* **Pixel coordinate listings**:
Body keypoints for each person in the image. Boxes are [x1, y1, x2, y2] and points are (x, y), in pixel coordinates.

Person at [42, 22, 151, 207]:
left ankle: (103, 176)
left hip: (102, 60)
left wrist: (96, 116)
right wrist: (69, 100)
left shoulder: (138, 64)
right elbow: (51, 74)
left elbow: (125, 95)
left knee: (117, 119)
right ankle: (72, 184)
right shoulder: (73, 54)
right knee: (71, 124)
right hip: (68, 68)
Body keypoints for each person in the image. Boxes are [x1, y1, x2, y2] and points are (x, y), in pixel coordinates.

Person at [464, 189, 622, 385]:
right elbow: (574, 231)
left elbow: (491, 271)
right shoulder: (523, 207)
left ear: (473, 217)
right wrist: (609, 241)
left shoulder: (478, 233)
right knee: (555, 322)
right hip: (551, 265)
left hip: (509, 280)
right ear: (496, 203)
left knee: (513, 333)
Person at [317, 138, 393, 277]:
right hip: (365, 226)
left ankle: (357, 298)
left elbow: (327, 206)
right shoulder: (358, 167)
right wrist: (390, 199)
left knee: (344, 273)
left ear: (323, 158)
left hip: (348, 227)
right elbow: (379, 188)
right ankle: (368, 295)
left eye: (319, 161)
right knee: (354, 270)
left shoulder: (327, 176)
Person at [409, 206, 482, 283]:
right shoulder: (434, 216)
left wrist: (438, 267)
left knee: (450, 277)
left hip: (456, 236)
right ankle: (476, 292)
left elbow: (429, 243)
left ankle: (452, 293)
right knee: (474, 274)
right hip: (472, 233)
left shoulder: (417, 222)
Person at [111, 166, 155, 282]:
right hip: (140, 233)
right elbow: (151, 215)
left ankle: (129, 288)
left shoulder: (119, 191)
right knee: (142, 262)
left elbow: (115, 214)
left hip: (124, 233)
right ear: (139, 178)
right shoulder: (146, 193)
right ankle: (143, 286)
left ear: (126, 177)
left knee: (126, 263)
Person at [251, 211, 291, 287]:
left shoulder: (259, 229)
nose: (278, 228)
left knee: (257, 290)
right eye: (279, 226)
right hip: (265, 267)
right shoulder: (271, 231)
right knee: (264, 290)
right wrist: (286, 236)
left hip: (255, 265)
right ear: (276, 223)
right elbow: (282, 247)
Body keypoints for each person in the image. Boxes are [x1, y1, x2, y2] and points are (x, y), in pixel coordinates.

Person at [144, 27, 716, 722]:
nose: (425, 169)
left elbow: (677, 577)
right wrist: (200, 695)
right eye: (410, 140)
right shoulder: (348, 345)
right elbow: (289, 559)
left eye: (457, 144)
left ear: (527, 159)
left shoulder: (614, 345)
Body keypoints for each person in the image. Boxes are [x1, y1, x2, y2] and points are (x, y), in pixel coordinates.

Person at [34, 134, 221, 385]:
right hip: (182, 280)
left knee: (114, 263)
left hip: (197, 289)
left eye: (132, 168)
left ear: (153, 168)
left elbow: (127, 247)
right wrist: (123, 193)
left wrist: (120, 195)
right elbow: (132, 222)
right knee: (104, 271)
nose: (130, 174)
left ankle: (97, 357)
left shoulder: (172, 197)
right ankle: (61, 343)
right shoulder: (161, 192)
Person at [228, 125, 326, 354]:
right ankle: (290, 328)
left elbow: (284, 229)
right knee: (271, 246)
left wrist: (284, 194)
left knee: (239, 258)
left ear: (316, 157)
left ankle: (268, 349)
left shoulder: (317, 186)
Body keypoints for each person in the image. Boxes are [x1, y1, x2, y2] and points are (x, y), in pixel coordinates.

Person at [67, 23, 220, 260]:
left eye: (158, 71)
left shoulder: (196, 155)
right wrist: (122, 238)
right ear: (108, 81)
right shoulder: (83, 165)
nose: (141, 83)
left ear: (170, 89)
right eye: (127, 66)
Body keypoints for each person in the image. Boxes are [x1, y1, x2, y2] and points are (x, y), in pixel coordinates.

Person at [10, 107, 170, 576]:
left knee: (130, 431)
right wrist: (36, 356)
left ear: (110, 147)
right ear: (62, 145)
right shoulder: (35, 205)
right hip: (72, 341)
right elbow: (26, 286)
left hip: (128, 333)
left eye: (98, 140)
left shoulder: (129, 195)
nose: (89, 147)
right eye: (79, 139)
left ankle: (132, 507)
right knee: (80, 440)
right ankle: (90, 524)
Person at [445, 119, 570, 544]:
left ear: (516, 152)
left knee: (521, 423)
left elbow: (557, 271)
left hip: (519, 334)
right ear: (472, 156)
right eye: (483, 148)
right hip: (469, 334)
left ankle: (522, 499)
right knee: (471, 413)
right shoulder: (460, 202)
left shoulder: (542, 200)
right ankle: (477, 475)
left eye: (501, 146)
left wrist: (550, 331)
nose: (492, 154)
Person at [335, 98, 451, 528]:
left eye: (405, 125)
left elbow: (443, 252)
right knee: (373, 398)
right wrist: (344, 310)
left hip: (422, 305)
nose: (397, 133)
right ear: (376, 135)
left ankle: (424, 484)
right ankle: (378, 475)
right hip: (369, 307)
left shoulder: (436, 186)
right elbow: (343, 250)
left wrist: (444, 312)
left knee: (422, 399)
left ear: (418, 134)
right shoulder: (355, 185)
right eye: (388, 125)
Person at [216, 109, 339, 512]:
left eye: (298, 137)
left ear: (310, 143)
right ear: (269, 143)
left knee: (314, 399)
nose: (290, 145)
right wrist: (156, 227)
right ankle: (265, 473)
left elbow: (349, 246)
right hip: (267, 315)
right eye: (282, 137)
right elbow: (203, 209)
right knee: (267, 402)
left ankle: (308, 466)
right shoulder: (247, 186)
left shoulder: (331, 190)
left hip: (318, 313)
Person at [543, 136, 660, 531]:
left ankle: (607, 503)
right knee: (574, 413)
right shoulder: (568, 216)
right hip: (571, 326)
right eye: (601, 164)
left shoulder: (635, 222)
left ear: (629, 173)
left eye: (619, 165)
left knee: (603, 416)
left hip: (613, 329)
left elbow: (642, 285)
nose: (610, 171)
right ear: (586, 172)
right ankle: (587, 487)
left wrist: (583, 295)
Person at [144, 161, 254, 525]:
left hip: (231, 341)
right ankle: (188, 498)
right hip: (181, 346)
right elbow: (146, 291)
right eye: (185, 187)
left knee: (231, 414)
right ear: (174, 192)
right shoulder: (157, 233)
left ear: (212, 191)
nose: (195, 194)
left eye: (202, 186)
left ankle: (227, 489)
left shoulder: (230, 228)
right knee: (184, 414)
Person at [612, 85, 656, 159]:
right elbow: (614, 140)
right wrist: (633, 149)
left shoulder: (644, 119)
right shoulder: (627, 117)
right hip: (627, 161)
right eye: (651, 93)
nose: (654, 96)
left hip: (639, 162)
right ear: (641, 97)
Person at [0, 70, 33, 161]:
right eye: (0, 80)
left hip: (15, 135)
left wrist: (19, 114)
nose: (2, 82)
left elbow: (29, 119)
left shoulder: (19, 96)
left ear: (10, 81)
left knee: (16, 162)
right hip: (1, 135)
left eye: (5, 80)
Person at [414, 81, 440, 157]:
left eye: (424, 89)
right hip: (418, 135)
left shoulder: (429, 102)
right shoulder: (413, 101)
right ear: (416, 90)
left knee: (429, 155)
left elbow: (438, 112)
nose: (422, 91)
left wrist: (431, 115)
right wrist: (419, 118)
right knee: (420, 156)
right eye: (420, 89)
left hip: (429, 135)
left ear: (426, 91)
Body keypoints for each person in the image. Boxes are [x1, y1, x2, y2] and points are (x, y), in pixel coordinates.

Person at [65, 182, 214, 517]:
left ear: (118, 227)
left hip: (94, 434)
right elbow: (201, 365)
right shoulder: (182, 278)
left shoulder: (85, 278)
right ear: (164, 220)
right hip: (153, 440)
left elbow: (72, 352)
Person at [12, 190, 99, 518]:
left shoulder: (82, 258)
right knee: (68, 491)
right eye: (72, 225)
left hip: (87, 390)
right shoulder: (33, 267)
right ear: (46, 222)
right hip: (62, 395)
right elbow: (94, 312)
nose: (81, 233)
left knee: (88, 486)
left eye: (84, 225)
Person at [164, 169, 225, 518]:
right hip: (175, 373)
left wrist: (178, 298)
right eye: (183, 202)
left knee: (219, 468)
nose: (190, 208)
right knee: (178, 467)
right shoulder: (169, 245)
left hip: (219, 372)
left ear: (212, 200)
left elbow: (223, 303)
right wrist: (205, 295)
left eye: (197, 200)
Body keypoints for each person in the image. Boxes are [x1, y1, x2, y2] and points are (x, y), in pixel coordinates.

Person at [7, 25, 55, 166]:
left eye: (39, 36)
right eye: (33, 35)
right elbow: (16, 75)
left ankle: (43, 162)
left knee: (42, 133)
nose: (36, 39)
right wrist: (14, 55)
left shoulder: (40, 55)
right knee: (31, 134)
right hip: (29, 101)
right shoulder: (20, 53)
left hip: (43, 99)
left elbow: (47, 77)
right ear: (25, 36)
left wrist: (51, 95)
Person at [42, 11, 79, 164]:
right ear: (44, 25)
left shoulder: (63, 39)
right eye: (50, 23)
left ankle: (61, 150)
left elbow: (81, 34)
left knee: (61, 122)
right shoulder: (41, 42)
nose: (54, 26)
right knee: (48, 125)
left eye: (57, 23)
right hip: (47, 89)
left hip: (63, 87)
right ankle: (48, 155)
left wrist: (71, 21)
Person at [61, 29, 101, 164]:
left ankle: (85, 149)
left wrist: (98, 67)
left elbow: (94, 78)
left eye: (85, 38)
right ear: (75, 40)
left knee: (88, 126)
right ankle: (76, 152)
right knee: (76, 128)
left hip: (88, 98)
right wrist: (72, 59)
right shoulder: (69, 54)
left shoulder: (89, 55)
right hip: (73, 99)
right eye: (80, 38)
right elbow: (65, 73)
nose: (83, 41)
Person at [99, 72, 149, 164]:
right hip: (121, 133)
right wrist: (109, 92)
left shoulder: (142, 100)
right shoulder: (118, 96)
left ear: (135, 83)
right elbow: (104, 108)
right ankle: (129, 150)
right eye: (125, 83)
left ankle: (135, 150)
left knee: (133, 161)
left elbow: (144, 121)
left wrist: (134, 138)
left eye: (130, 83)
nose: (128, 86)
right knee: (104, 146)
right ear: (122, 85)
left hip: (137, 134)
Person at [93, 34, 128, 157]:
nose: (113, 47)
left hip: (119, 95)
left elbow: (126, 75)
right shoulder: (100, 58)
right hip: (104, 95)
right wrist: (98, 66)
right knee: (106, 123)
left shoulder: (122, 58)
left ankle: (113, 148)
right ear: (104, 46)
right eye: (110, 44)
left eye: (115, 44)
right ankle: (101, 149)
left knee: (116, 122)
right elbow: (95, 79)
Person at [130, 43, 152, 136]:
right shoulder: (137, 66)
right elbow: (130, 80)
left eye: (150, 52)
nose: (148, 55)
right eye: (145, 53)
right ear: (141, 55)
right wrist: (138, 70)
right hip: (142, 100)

* **WHAT YOU HAVE TO DO**:
From the entries above, restate word for word the lines from the line containing "left wrist: (178, 298)" to the line containing "left wrist: (51, 95)", both ends included, and nothing more.

* **REPLY TO THE TASK**:
left wrist: (178, 298)
right eye: (183, 202)
left knee: (219, 468)
nose: (190, 208)
right knee: (178, 467)
right shoulder: (169, 245)
left hip: (219, 372)
left ear: (212, 200)
left elbow: (223, 303)
right wrist: (205, 295)
left eye: (197, 200)
Body keypoints for each person in the image. Boxes are [x1, y1, x2, y2] and points are (x, y), in pixel coordinates.

Person at [7, 25, 55, 166]:
left eye: (39, 36)
right eye: (33, 35)
right elbow: (16, 75)
left ankle: (43, 162)
left knee: (42, 133)
nose: (36, 39)
right wrist: (14, 55)
left shoulder: (40, 55)
right knee: (31, 134)
right hip: (29, 101)
right shoulder: (20, 53)
left hip: (43, 99)
left elbow: (47, 77)
right ear: (25, 36)
left wrist: (51, 95)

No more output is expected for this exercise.